WHAT IS BEING ASKED: Your answer should consist only of the lines below from the one with "(162, 379) none -> (608, 336) //" through the one with "(679, 456) none", copied exactly.
(DATASET CONTENT Opens)
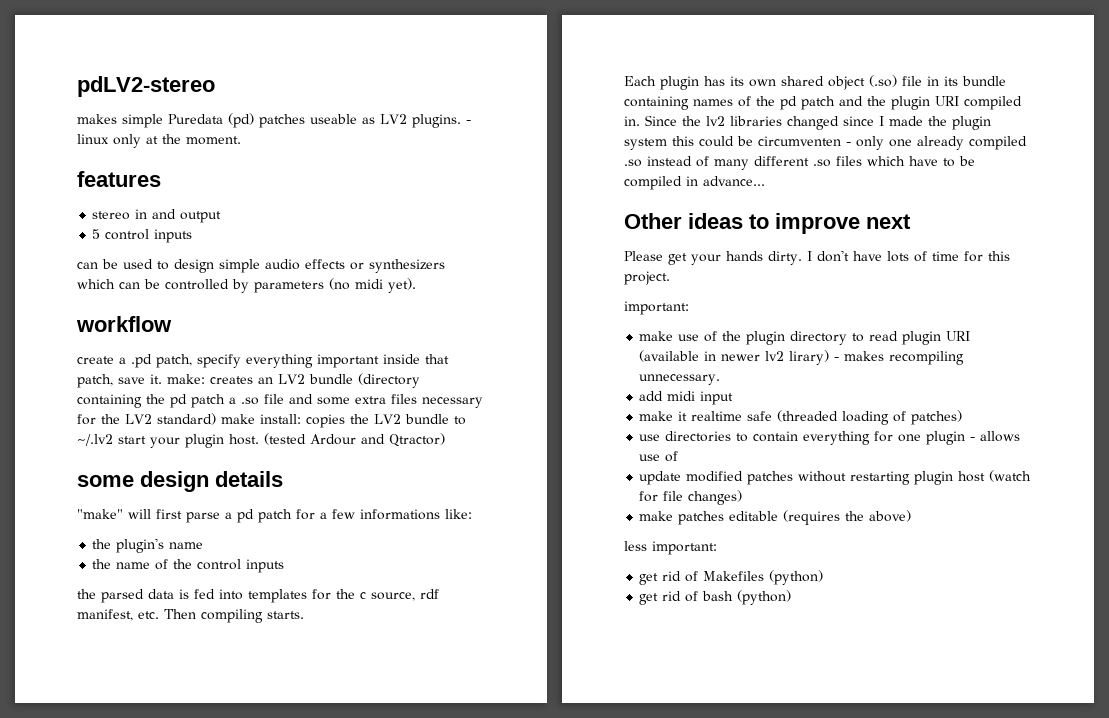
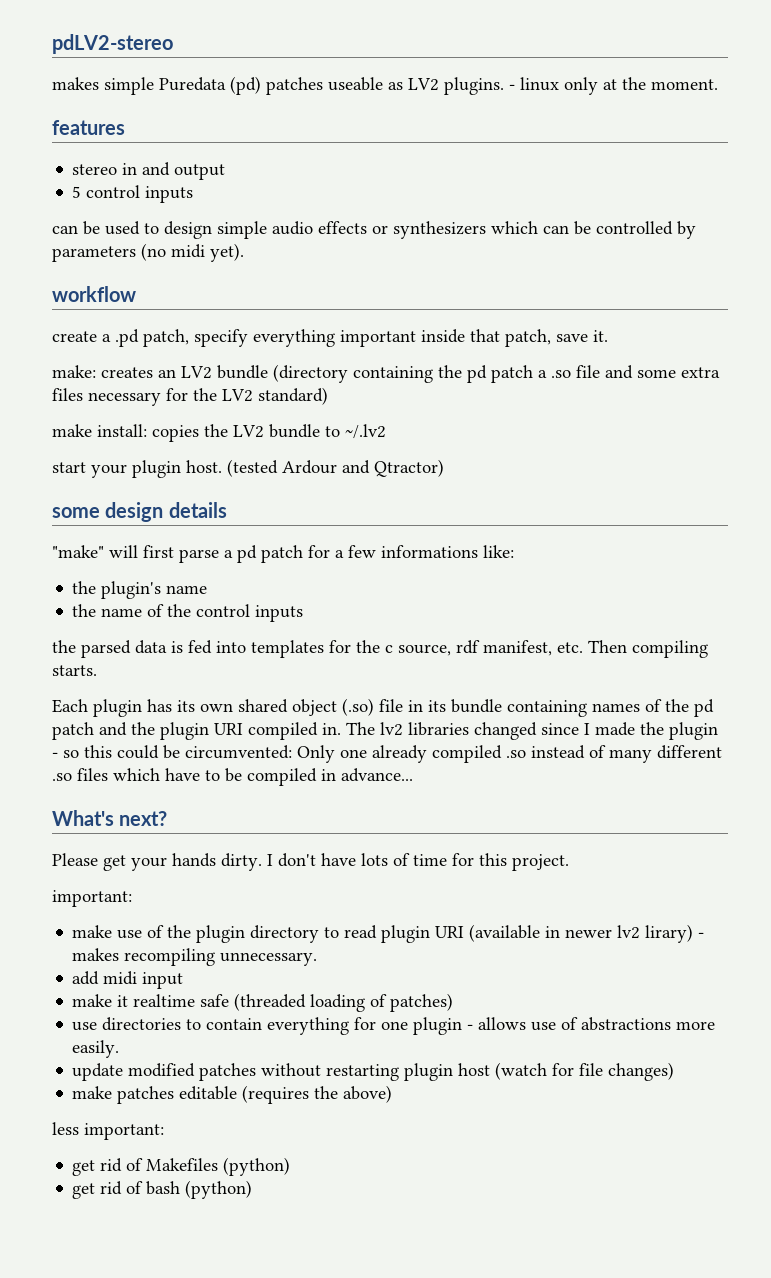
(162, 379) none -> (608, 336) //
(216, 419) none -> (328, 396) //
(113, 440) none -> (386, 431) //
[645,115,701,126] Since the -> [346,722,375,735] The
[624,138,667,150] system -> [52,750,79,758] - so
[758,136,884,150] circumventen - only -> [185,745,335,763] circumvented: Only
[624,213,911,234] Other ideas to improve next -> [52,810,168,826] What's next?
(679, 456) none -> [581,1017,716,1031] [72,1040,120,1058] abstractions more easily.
(DATASET CONTENT Closes)
(DATASET CONTENT Opens)
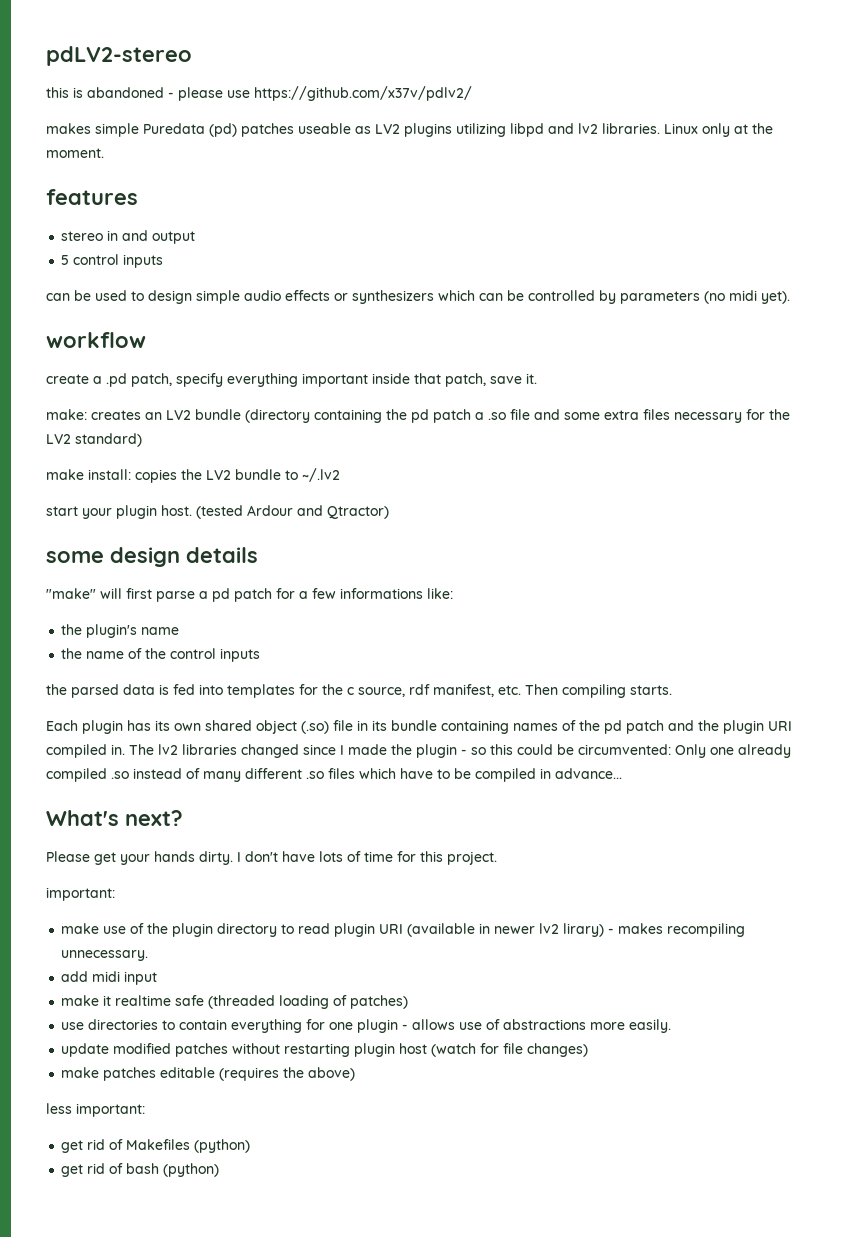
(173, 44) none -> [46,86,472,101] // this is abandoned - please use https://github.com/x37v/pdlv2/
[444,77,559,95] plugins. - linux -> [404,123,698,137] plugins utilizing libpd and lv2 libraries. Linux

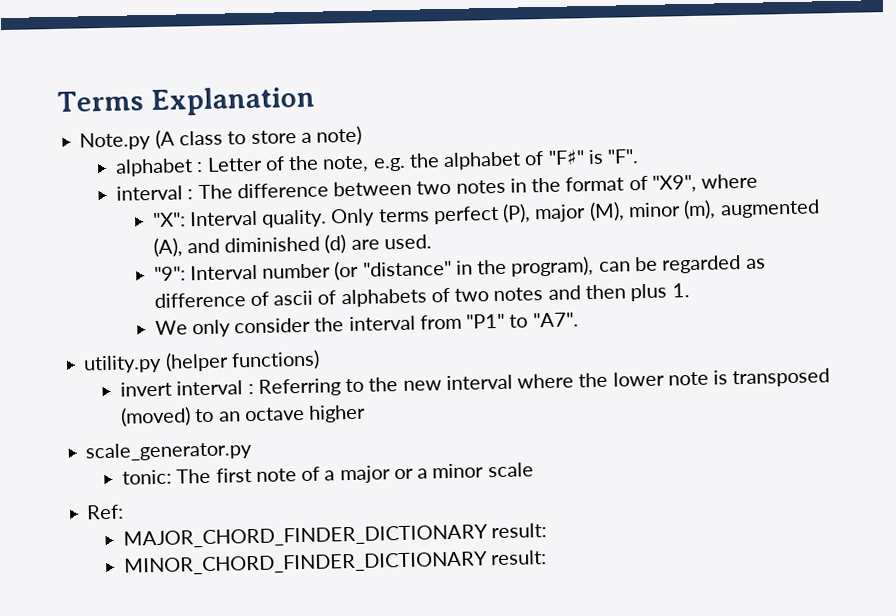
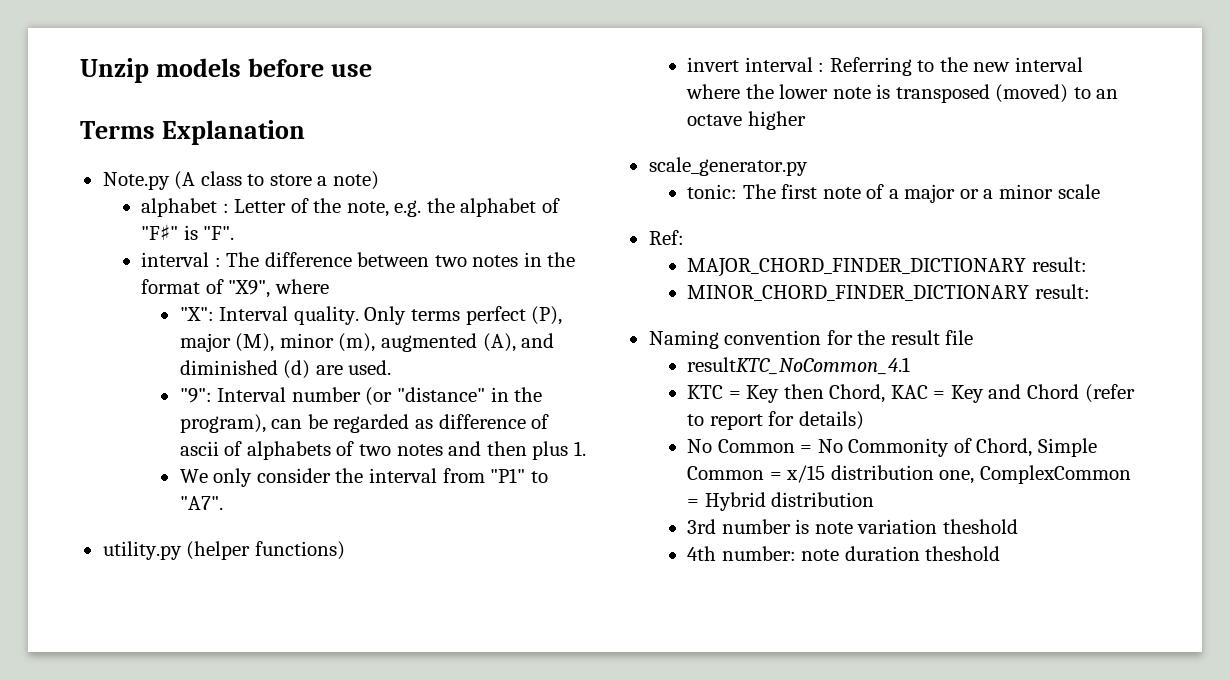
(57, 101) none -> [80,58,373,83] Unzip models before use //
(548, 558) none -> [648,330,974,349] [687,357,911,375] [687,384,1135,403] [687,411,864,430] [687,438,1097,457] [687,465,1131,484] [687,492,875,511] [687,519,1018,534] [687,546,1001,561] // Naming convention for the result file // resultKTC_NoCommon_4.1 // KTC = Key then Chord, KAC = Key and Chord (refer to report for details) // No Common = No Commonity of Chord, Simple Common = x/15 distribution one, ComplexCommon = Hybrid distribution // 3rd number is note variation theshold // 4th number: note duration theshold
(DATASET CONTENT Closes)
(DATASET CONTENT Opens)
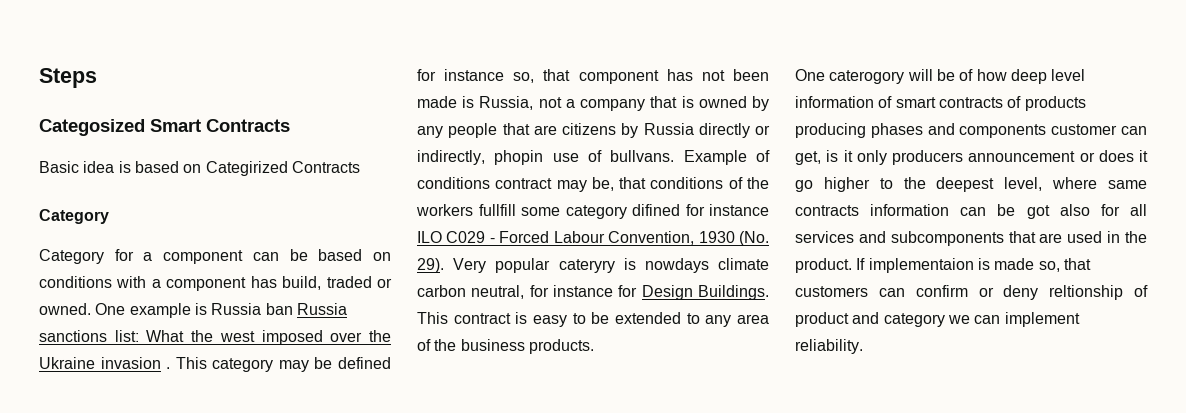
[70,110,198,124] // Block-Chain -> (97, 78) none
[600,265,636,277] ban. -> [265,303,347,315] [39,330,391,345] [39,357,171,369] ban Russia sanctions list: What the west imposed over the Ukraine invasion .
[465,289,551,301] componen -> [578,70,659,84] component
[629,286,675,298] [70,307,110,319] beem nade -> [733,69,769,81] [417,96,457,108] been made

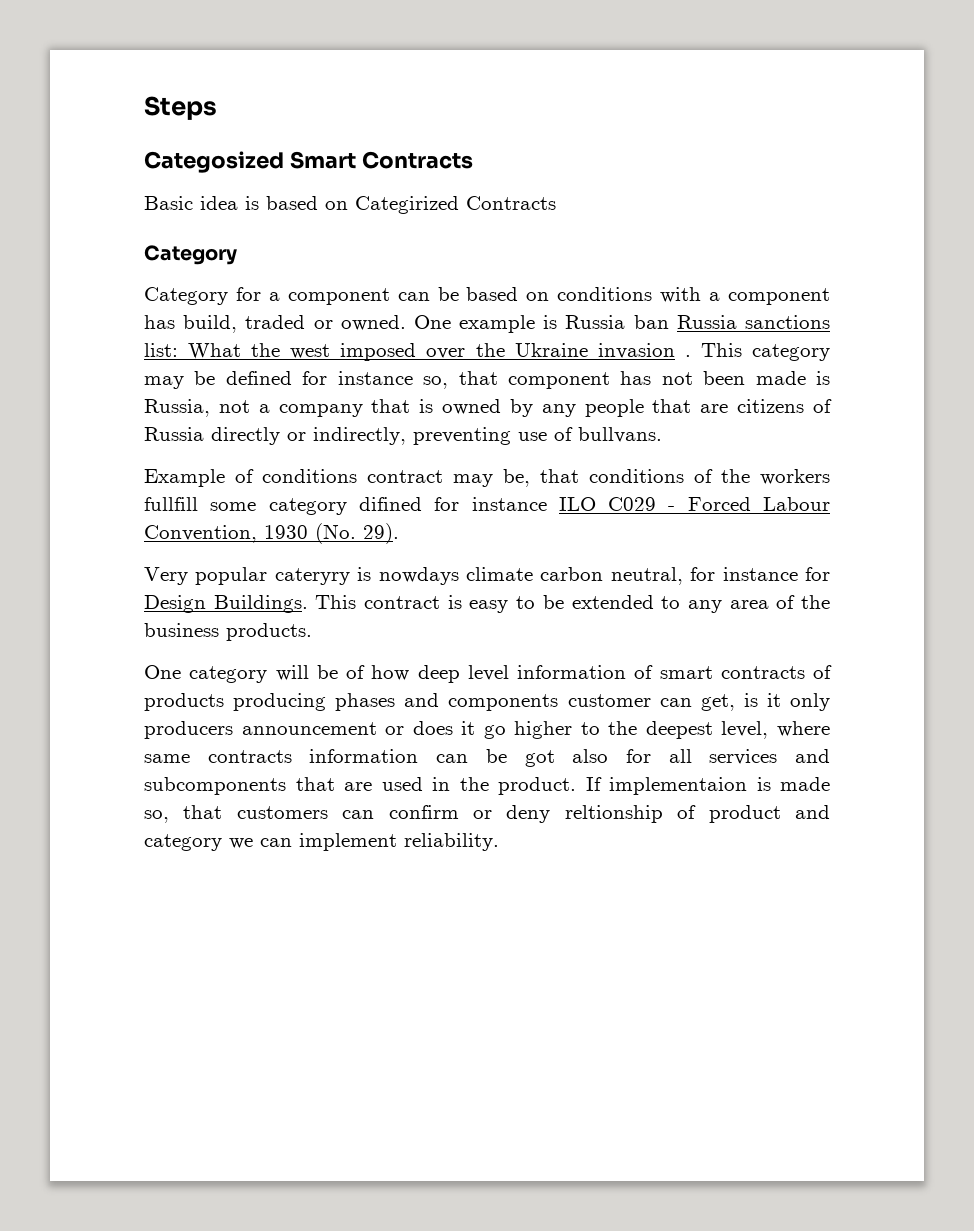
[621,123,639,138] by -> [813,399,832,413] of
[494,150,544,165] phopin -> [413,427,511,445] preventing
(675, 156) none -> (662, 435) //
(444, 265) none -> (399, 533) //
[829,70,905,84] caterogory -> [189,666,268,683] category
(DATASET CONTENT Closes)
RESPONSE AREA:
(162, 379) none -> (608, 336) //
(216, 419) none -> (328, 396) //
(113, 440) none -> (386, 431) //
[645,115,701,126] Since the -> [346,722,375,735] The
[624,138,667,150] system -> [52,750,79,758] - so
[758,136,884,150] circumventen - only -> [185,745,335,763] circumvented: Only
[624,213,911,234] Other ideas to improve next -> [52,810,168,826] What's next?
(679, 456) none -> [581,1017,716,1031] [72,1040,120,1058] abstractions more easily.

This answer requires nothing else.